Screenwriter: Raoul Peck, from the words of James Baldwin
Principal Cast:
Samuel L. Jackson (narration)
James Baldwin
Malcom X
Medgar Evers
Martin Luther King Jr.
Country: Switzerland/France/Belgium/USA
Classification: M
Runtime: 93 mins.
Australian release date: 14 September 2017
Previewed at: The Sydney Film Festival, State Theatre, Sydney on 12 June 2017
“The story of the Negro in America is the story of America – and it’s not a pretty story.”
This is the premise of Raoul Peck’s powerful political essay, although the words are those of famed African-American author James Baldwin. The Oscar-nominated film I Am Not Your Negro is a stunning work, a form of cinematic poetry the like of which we haven’t seen before. Using archival footage, stills, TV interviews from the past and the present, and clips from Hollywood movies, the Haitian director has expanded on a 30-page treatment that Baldwin sent to his publisher outlining his next project. It was to be an examination and analysis of the lives and works of three assassinated leaders of the civil rights movement in the USA: Medgar Evans, Malcolm X and Martin Luther King Jr.
Narrated by Samuel L. Jackson, in the same quiet, softly-spoken tones Baldwin used, the documentary combines the author’s words with images from the civil rights marches of the 1960s through to today’s Black Lives Matter movement. Baldwin was regularly interviewed for television after returning to the States in 1957 from his nine-year self-imposed exile in Paris. He was moved to return after seeing an image of a 15-year-old African-American girl being mobbed and spat upon as she walked to her first day of school at a desegregated college in Charlotte, North Carolina. As he states in I Am Not Your Negro, it “was time to pay his dues.” Where he’s not filmed relaying his opinions to camera, Jackson reads the author’s words taken from his writings - and what words they are. His quiet delivery belies the anger and rage the writer felt about race relations, in not just the South but across all the United States, but his impassioned eloquence reveals the truth of the matter.
In a case of action speaking louder than words, Baldwin opines that he formed his judgements not from what White America was saying, especially when it spoke of positive progress in matters of race, but from its deeds, and it’s an argument that’s hard to refute. Peck backs up Baldwin by the multiple use of movie clips from films like Uncle Tom’s Cabin, Raisin In The Sun, The Defiant Ones, Imitation Of Life and even King Kong and Stagecoach, and this makes his theories abundantly clear.

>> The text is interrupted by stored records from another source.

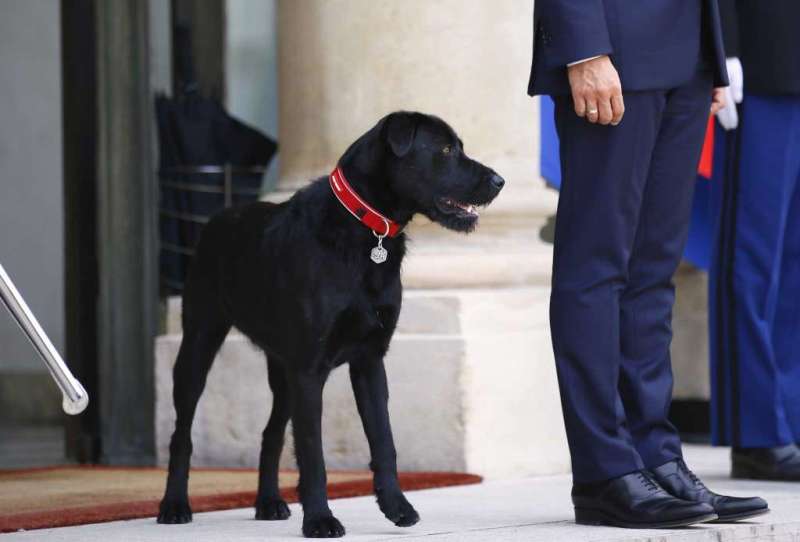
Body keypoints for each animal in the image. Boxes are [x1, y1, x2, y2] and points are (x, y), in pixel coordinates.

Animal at [157, 111, 504, 540]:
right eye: (444, 149)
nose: (500, 181)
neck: (366, 228)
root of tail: (219, 217)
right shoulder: (309, 370)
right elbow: (313, 452)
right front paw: (320, 518)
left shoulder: (369, 361)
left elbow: (384, 442)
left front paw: (397, 506)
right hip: (199, 344)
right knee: (182, 434)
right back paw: (174, 505)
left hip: (282, 371)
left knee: (271, 433)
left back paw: (268, 502)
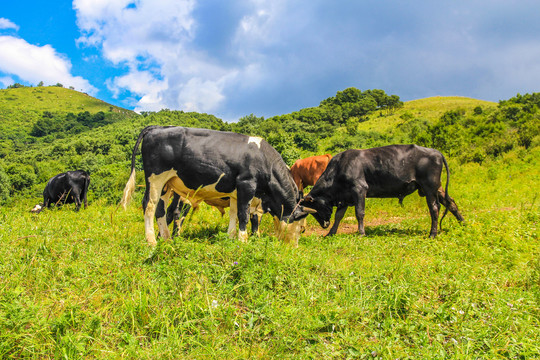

The director, who compiled and edited all the footage of Baldwin speaking (the main editing credit belongs to Alexandra Strauss), has said, “Today James Baldwin’s words still catch us unprepared and with the same violent truth. An irrefutable uppercut. A body blow.” The really terrible thing about those words is that they are still so pertinent; think of President Trump's equivocation about the actions of white supremacists in Charlottesville recently.
As John Donne wrote in his Devotions upon Emergent Occasions in 1624, “If a clod be washed away by the sea, Europe is the less, as well as if a promontory were, as well as if a manor of thy friend's or of thine own were: any man's death diminishes me, because I am involved in mankind, and therefore never send to know for whom the bell tolls; it tolls for thee." Replace Europe with the USA and you’ve got a summary of James Baldwin’s argument in I Am Not Your Negro; as long as Black Americans are kept down, America cannot rise to its promise.